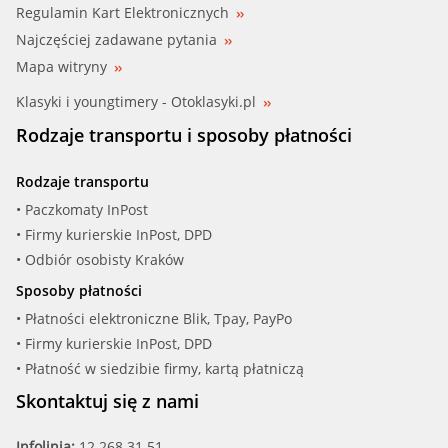
Regulamin Kart Elektronicznych
RUV (65443)
Najczęściej zadawane pytania
SALER (PA944)
Mapa witryny
Klasyki i youngtimery - Otoklasyki.pl
SKF (VKPC 81623)
Rodzaje transportu i sposoby płatności
TRIPLEFIVE (PA993)
Rodzaje transportu
• Paczkomaty InPost
• Firmy kurierskie InPost, DPD
• Odbiór osobisty Kraków
Sposoby płatności
• Płatności elektroniczne Blik, Tpay, PayPo
• Firmy kurierskie InPost, DPD
• Płatność w siedzibie firmy, kartą płatniczą
Skontaktuj się z nami
Infolinia:
12 268 31 51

= = = = =

Repeat the listing word for word, and skip every picture it contains.

## Response to this exercise
Regulamin Kart Elektronicznych
RUV (65443)
Najczęściej zadawane pytania
SALER (PA944)
Mapa witryny
Klasyki i youngtimery - Otoklasyki.pl
SKF (VKPC 81623)
Rodzaje transportu i sposoby płatności
TRIPLEFIVE (PA993)
Rodzaje transportu
• Paczkomaty InPost
• Firmy kurierskie InPost, DPD
• Odbiór osobisty Kraków
Sposoby płatności
• Płatności elektroniczne Blik, Tpay, PayPo
• Firmy kurierskie InPost, DPD
• Płatność w siedzibie firmy, kartą płatniczą
Skontaktuj się z nami
Infolinia:
12 268 31 51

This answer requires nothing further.